=== Work required ===
Which lines in the material below contain the word "Carex"? Extract each one.

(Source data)
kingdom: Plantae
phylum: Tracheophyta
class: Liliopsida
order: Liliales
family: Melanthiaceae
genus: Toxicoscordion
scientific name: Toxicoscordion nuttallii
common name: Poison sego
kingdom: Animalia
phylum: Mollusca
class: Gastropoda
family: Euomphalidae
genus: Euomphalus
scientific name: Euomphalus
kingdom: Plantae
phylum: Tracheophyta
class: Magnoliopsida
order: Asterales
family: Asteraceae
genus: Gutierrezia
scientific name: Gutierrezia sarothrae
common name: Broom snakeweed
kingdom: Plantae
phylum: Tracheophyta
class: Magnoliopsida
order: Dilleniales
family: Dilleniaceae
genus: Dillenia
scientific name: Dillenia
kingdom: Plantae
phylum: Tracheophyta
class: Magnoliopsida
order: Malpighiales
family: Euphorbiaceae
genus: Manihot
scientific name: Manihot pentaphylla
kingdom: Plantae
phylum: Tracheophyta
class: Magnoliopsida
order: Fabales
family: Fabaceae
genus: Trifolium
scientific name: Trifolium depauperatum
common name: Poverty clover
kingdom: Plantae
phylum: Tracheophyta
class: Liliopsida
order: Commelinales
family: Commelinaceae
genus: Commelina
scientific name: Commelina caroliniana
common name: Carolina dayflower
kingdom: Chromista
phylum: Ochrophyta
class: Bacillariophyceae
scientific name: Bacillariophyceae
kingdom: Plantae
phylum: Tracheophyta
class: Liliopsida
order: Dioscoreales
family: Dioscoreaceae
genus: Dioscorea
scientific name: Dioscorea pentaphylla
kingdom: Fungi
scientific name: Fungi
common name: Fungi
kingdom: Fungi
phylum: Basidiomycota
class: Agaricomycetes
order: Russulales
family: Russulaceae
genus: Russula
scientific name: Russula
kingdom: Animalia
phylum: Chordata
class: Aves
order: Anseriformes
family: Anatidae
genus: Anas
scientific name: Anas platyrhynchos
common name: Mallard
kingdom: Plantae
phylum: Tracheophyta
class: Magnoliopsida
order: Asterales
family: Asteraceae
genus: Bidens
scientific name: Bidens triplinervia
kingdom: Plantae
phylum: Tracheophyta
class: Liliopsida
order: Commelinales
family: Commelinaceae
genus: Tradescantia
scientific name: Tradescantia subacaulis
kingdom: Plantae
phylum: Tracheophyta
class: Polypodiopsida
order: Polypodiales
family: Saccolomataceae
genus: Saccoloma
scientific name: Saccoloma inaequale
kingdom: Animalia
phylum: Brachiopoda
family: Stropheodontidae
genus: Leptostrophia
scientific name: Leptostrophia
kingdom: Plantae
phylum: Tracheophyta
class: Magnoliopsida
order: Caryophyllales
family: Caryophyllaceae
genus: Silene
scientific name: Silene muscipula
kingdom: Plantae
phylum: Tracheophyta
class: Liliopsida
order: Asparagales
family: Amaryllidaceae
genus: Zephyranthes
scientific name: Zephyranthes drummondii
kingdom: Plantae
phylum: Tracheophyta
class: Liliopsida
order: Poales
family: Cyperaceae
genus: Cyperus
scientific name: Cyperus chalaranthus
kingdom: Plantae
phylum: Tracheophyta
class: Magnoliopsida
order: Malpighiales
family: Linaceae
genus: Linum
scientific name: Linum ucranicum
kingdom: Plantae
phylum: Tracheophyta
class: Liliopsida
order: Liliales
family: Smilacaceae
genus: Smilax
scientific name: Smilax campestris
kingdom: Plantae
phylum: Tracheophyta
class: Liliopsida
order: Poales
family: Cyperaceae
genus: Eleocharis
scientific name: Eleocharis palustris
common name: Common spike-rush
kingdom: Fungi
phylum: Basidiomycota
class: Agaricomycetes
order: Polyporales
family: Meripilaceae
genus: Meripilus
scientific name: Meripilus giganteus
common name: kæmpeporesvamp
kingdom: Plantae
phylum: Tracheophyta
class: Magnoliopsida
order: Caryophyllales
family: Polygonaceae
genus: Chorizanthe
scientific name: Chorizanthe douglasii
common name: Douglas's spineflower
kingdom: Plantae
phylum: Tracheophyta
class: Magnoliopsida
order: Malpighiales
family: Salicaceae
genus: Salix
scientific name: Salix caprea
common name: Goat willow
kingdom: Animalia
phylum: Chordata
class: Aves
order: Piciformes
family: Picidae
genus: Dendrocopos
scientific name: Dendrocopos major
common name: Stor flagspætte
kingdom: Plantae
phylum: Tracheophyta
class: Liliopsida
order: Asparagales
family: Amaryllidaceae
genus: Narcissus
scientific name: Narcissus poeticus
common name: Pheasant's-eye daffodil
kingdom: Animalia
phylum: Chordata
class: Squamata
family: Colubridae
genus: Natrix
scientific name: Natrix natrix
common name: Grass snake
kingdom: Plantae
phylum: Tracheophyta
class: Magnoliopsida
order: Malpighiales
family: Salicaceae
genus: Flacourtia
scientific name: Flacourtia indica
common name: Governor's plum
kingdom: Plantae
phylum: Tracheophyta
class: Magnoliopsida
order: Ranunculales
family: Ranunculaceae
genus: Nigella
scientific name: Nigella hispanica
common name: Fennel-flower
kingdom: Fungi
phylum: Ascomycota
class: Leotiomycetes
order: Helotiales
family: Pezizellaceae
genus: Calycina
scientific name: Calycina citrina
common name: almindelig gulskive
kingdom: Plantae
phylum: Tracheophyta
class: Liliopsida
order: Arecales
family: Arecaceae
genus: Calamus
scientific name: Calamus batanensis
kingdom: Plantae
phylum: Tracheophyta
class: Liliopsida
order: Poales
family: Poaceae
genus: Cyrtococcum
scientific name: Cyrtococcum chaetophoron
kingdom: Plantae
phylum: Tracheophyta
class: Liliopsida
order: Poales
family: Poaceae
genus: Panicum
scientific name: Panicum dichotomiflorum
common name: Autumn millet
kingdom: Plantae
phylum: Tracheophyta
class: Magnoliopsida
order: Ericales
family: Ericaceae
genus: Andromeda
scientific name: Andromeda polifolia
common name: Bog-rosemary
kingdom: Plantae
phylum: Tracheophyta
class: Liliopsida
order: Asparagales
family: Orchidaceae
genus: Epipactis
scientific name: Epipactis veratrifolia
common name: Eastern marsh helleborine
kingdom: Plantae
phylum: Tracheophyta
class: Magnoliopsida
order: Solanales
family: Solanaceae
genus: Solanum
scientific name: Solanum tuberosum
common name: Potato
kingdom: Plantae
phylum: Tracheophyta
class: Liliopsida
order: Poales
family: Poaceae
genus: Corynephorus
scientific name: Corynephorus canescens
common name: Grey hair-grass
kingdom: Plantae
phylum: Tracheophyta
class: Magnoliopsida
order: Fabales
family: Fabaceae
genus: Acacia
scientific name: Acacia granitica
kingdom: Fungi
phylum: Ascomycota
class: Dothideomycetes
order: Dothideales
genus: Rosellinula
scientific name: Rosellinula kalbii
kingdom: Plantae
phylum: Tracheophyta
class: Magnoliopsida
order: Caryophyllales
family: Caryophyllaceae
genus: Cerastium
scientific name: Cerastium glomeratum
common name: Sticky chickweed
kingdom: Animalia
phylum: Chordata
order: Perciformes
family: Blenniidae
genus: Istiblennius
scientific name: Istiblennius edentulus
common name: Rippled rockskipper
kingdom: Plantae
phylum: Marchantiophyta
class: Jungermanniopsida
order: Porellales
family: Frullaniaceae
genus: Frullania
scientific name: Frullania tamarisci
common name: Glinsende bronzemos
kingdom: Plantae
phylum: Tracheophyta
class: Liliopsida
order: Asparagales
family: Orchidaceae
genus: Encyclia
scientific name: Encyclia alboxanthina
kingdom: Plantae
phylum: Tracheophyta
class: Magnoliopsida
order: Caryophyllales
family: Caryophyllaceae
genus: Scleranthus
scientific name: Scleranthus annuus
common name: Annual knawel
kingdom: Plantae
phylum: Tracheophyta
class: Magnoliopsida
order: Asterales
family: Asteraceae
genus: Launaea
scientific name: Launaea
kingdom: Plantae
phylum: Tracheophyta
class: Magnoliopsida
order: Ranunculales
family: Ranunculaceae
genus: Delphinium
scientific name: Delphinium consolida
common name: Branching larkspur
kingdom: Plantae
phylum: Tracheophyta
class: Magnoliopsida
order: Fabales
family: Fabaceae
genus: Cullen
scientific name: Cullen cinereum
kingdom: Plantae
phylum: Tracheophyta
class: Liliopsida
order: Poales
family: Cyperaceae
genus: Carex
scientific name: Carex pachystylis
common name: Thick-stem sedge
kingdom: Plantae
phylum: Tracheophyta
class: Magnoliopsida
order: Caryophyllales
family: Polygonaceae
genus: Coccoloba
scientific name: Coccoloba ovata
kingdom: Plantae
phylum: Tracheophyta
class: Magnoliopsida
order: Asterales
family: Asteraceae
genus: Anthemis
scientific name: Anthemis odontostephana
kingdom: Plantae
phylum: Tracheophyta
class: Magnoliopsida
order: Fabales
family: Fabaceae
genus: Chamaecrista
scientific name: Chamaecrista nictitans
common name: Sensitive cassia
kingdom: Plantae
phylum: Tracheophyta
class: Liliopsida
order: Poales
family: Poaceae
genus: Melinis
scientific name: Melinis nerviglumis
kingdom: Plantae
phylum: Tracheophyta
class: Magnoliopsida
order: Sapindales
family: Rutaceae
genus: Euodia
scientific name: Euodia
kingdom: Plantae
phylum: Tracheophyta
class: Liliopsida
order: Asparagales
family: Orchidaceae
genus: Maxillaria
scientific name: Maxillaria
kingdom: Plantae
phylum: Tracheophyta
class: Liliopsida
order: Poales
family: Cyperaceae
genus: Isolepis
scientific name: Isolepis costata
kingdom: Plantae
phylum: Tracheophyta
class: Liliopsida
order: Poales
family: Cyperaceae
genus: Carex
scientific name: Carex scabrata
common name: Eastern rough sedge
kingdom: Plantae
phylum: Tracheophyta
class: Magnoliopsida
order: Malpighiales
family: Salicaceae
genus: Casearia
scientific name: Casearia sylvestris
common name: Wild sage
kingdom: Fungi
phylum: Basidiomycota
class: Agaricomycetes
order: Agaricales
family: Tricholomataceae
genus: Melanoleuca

=== Solution for this task ===
genus: Carex
scientific name: Carex pachystylis
genus: Carex
scientific name: Carex scabrata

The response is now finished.